[Records contained in a dataset]
# # # # #

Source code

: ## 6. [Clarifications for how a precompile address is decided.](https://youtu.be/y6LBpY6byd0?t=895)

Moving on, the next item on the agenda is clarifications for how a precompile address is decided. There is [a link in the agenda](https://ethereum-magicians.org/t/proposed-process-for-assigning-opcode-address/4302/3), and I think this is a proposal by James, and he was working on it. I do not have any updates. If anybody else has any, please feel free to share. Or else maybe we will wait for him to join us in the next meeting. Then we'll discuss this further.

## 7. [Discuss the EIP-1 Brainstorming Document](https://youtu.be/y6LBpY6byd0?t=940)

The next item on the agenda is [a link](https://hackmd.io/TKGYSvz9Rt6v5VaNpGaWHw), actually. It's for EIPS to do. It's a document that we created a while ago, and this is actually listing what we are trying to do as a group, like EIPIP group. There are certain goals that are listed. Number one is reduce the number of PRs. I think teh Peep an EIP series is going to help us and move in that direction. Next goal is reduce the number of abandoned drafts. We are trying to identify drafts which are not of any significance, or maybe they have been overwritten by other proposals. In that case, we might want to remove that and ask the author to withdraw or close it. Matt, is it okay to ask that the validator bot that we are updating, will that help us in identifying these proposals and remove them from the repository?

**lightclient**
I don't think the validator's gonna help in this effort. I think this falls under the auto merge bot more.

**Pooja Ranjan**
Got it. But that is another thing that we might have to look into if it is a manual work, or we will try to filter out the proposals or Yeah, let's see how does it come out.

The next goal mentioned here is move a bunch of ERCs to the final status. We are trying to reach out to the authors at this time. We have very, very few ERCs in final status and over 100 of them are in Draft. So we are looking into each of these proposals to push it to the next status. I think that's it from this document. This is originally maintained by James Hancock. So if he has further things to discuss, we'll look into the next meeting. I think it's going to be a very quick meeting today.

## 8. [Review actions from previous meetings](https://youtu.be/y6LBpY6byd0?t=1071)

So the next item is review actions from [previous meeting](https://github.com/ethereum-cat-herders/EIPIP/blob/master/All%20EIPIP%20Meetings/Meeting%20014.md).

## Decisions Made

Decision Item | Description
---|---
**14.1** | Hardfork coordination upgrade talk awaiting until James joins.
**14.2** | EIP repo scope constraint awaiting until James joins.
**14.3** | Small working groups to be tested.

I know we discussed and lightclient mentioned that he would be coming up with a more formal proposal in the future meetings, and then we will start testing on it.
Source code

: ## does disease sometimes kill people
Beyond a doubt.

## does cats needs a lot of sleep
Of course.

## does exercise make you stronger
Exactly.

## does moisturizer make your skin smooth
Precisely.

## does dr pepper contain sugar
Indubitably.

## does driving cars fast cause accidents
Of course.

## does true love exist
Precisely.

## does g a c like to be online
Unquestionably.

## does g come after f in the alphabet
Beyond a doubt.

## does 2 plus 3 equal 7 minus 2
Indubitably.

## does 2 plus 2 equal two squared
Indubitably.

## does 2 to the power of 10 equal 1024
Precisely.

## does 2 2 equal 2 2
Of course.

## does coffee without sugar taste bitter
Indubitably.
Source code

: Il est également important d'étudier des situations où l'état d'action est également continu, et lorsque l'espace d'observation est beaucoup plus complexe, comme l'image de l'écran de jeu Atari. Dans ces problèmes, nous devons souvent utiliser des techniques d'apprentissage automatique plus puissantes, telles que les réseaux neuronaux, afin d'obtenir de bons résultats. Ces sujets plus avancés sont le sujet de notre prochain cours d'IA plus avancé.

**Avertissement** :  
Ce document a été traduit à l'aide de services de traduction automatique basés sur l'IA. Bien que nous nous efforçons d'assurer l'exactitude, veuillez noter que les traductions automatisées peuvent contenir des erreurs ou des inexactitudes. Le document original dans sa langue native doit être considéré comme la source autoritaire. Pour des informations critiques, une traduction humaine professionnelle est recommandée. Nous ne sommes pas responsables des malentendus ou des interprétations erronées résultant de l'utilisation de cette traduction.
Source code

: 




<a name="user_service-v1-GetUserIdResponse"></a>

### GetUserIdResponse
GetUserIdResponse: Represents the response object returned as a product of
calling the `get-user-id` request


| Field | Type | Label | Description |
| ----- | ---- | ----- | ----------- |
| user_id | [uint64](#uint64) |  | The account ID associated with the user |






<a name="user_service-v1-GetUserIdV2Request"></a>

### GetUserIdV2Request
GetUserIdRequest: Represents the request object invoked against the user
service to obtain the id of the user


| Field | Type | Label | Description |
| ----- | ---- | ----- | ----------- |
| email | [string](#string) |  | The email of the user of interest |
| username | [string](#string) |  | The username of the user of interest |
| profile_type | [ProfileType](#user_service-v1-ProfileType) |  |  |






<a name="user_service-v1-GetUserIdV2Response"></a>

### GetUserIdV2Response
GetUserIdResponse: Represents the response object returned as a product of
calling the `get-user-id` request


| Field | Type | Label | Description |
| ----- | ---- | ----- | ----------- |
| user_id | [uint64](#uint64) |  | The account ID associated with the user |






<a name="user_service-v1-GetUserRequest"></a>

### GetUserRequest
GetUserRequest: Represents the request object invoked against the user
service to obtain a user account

# # # # #

INSTRUCTIONS TO FOLLOW
In full and without alteration, repeat the records.

ANSWER TO THIS TASK
Source code

: ## 6. [Clarifications for how a precompile address is decided.](https://youtu.be/y6LBpY6byd0?t=895)

Moving on, the next item on the agenda is clarifications for how a precompile address is decided. There is [a link in the agenda](https://ethereum-magicians.org/t/proposed-process-for-assigning-opcode-address/4302/3), and I think this is a proposal by James, and he was working on it. I do not have any updates. If anybody else has any, please feel free to share. Or else maybe we will wait for him to join us in the next meeting. Then we'll discuss this further.

## 7. [Discuss the EIP-1 Brainstorming Document](https://youtu.be/y6LBpY6byd0?t=940)

The next item on the agenda is [a link](https://hackmd.io/TKGYSvz9Rt6v5VaNpGaWHw), actually. It's for EIPS to do. It's a document that we created a while ago, and this is actually listing what we are trying to do as a group, like EIPIP group. There are certain goals that are listed. Number one is reduce the number of PRs. I think teh Peep an EIP series is going to help us and move in that direction. Next goal is reduce the number of abandoned drafts. We are trying to identify drafts which are not of any significance, or maybe they have been overwritten by other proposals. In that case, we might want to remove that and ask the author to withdraw or close it. Matt, is it okay to ask that the validator bot that we are updating, will that help us in identifying these proposals and remove them from the repository?

**lightclient**
I don't think the validator's gonna help in this effort. I think this falls under the auto merge bot more.

**Pooja Ranjan**
Got it. But that is another thing that we might have to look into if it is a manual work, or we will try to filter out the proposals or Yeah, let's see how does it come out.

The next goal mentioned here is move a bunch of ERCs to the final status. We are trying to reach out to the authors at this time. We have very, very few ERCs in final status and over 100 of them are in Draft. So we are looking into each of these proposals to push it to the next status. I think that's it from this document. This is originally maintained by James Hancock. So if he has further things to discuss, we'll look into the next meeting. I think it's going to be a very quick meeting today.

## 8. [Review actions from previous meetings](https://youtu.be/y6LBpY6byd0?t=1071)

So the next item is review actions from [previous meeting](https://github.com/ethereum-cat-herders/EIPIP/blob/master/All%20EIPIP%20Meetings/Meeting%20014.md).

## Decisions Made

Decision Item | Description
---|---
**14.1** | Hardfork coordination upgrade talk awaiting until James joins.
**14.2** | EIP repo scope constraint awaiting until James joins.
**14.3** | Small working groups to be tested.

I know we discussed and lightclient mentioned that he would be coming up with a more formal proposal in the future meetings, and then we will start testing on it.
Source code

: ## does disease sometimes kill people
Beyond a doubt.

## does cats needs a lot of sleep
Of course.

## does exercise make you stronger
Exactly.

## does moisturizer make your skin smooth
Precisely.

## does dr pepper contain sugar
Indubitably.

## does driving cars fast cause accidents
Of course.

## does true love exist
Precisely.

## does g a c like to be online
Unquestionably.

## does g come after f in the alphabet
Beyond a doubt.

## does 2 plus 3 equal 7 minus 2
Indubitably.

## does 2 plus 2 equal two squared
Indubitably.

## does 2 to the power of 10 equal 1024
Precisely.

## does 2 2 equal 2 2
Of course.

## does coffee without sugar taste bitter
Indubitably.
Source code

: Il est également important d'étudier des situations où l'état d'action est également continu, et lorsque l'espace d'observation est beaucoup plus complexe, comme l'image de l'écran de jeu Atari. Dans ces problèmes, nous devons souvent utiliser des techniques d'apprentissage automatique plus puissantes, telles que les réseaux neuronaux, afin d'obtenir de bons résultats. Ces sujets plus avancés sont le sujet de notre prochain cours d'IA plus avancé.

**Avertissement** :  
Ce document a été traduit à l'aide de services de traduction automatique basés sur l'IA. Bien que nous nous efforçons d'assurer l'exactitude, veuillez noter que les traductions automatisées peuvent contenir des erreurs ou des inexactitudes. Le document original dans sa langue native doit être considéré comme la source autoritaire. Pour des informations critiques, une traduction humaine professionnelle est recommandée. Nous ne sommes pas responsables des malentendus ou des interprétations erronées résultant de l'utilisation de cette traduction.
Source code

: 




<a name="user_service-v1-GetUserIdResponse"></a>

### GetUserIdResponse
GetUserIdResponse: Represents the response object returned as a product of
calling the `get-user-id` request


| Field | Type | Label | Description |
| ----- | ---- | ----- | ----------- |
| user_id | [uint64](#uint64) |  | The account ID associated with the user |






<a name="user_service-v1-GetUserIdV2Request"></a>

### GetUserIdV2Request
GetUserIdRequest: Represents the request object invoked against the user
service to obtain the id of the user


| Field | Type | Label | Description |
| ----- | ---- | ----- | ----------- |
| email | [string](#string) |  | The email of the user of interest |
| username | [string](#string) |  | The username of the user of interest |
| profile_type | [ProfileType](#user_service-v1-ProfileType) |  |  |






<a name="user_service-v1-GetUserIdV2Response"></a>

### GetUserIdV2Response
GetUserIdResponse: Represents the response object returned as a product of
calling the `get-user-id` request


| Field | Type | Label | Description |
| ----- | ---- | ----- | ----------- |
| user_id | [uint64](#uint64) |  | The account ID associated with the user |






<a name="user_service-v1-GetUserRequest"></a>

### GetUserRequest
GetUserRequest: Represents the request object invoked against the user
service to obtain a user account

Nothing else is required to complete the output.